Wartapos.id , Surabaya

Kesaksian dua orang mantan karyawan PT Blauran Cahaya Mulia (BCM), Indah Ruli Yani dan Marwiyah yang sama sama pernah di bagian keuangan.Membeberkan soal hasil gedung Empire Palace, di depan Majelis Hakim yang di pimpin oleh Hakim ketua Maxi Sigarlaki.SH.MH,maupun pihak tergugat Gunawan Angkawidjaja dan Pengacaranya.
Pada sidang perdata dengan agenda menghadirkan saksi mantan bagian keuangan BCM Rabu,(20/9) , Awal di mulainya persidangan hakim ketua terlihat kecewa, karena beberapa kali sidang perdata di gelar selalu pihak tergugat maupun turut tergugat tidak pernah komplit untuk hadir.
Sementara dari pihak penggugat sendiri, Trisulowati Jusuf alias Chin Chin rutin hadir di dampingi penasehat hukumnya DR.Hotman Paris Hutapea.SH.MH dan Antony Djono.SH.MH
Dari dua orang saksi yang dihadirkan, Ruli sebagai mantan karyawan keuangan PT BCM yang telah 15 tahun mengabdi, mengawali kesaksiannya juga menjelaskan dengan detail awal mula berdirinya Gedung Empire Palace Jalan Blauran no 57-75 surabaya.
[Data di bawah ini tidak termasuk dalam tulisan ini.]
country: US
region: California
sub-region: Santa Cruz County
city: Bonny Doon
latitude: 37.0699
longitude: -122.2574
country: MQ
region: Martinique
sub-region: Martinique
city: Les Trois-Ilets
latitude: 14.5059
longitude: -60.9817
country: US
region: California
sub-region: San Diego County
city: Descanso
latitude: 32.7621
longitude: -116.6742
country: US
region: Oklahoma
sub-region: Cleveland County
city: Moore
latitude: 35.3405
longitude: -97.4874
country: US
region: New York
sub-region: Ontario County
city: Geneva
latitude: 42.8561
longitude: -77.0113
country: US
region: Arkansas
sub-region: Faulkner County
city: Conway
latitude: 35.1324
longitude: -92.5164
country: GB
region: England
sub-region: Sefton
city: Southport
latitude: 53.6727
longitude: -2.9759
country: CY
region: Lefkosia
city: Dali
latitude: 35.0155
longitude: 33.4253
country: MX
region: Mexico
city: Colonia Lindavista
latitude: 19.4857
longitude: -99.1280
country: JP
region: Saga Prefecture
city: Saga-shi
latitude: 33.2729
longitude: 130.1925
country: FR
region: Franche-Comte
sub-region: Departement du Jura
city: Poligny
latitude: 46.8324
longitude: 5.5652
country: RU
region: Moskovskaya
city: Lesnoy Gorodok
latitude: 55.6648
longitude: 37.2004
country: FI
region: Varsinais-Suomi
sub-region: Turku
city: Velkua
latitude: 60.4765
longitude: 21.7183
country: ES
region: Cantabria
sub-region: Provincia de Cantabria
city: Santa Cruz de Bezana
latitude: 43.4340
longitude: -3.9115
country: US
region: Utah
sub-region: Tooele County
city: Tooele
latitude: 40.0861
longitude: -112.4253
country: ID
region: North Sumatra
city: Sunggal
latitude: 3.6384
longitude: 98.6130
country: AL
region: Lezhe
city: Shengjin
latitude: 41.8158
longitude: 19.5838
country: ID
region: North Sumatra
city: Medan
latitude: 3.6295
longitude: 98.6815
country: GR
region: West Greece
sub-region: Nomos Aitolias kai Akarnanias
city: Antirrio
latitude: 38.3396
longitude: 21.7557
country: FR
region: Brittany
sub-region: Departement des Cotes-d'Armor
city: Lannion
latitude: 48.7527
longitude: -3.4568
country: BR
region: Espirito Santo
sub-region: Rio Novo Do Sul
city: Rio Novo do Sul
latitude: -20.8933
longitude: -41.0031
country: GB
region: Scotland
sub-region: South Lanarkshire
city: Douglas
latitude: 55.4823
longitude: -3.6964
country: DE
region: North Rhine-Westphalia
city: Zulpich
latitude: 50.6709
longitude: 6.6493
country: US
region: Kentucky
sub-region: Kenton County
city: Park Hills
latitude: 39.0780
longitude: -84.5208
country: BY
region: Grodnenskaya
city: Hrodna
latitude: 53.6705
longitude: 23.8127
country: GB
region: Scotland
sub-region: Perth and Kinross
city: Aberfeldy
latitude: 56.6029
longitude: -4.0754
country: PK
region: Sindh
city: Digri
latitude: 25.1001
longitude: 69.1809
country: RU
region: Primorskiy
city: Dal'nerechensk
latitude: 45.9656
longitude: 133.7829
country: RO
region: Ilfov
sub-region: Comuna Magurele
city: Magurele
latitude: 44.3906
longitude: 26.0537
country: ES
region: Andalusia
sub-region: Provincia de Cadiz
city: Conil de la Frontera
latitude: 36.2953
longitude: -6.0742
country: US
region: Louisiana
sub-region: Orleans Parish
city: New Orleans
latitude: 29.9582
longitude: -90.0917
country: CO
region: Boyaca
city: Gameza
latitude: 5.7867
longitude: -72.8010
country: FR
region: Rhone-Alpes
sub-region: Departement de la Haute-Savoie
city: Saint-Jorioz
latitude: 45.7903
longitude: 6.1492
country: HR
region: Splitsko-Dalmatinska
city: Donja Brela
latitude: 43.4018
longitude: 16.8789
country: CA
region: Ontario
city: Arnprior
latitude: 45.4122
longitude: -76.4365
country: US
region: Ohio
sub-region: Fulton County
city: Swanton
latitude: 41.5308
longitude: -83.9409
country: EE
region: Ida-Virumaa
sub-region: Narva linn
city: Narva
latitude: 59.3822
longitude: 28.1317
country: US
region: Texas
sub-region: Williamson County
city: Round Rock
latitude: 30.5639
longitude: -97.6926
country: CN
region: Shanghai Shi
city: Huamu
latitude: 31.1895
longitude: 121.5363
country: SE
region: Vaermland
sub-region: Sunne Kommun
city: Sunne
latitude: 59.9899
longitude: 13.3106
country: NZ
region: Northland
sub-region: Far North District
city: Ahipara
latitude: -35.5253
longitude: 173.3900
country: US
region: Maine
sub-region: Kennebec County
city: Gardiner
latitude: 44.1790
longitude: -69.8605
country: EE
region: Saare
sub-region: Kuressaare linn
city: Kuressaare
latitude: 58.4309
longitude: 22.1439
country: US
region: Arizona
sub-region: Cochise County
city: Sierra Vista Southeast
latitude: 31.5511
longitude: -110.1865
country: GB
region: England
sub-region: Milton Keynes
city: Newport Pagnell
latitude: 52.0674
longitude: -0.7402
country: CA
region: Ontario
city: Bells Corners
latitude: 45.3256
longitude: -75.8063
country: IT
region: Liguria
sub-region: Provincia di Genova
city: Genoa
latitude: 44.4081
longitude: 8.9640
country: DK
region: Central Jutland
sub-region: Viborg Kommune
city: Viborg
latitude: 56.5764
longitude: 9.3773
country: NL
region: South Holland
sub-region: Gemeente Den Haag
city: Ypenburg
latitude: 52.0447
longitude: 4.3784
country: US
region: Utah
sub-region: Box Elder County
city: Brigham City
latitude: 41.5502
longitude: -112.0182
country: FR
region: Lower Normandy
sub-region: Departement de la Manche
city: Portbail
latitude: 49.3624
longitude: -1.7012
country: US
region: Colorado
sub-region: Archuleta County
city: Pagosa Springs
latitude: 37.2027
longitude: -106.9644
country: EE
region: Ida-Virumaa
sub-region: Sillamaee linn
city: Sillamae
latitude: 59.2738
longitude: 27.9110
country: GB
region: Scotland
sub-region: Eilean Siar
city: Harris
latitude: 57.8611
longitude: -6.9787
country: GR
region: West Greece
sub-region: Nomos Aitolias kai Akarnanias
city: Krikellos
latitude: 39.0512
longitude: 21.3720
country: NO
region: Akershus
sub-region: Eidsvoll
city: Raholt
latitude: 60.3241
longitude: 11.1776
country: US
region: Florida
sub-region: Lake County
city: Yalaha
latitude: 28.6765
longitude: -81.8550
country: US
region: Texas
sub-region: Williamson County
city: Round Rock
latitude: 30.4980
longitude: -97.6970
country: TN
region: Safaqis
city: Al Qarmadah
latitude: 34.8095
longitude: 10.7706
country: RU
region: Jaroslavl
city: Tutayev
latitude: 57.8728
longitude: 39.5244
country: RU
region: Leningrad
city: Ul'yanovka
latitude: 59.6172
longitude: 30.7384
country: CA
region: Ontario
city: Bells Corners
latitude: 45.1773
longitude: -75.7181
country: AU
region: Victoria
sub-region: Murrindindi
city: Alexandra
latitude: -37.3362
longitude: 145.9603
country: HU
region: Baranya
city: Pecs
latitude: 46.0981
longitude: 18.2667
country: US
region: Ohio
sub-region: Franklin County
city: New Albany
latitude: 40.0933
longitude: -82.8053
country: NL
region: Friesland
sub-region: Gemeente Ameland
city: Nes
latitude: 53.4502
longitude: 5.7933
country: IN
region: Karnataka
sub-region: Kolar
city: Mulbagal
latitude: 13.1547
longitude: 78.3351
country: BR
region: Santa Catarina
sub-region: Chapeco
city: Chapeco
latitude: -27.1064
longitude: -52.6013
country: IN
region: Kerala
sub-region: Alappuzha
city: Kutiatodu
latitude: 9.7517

Ruli mengatakan kalau asset gedung empire tersebut, di mulai dari hasil penjualan 21 Unit Rumah Toko (Ruko) yang di bangun di jalan kedung sari, Dimana sebelumnya juga sebagai awal tempat tinggal rumah tangga Gunawan dan Chin Chin ketika merintis usaha property, dan sampai saat ini masih jadi tempat Chin Chin berkantor.
“sebelumnya Gunawan dan Chin Chin sempat menjalankan usaha jadi penyalur tenaga kerja Indonesia (PJTKI) di Jalan Tidar,yang juga usaha keluarga dari Gunawan Angkawidjaja.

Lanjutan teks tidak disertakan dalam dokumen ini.